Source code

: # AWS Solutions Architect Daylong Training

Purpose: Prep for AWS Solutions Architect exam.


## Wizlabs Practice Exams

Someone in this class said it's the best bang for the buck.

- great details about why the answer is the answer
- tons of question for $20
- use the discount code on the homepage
============================================================
Directive: When the word "Architect" occurs in a line above, list that line.

Exercise output:
: # AWS Solutions Architect Daylong Training
Purpose: Prep for AWS Solutions Architect exam.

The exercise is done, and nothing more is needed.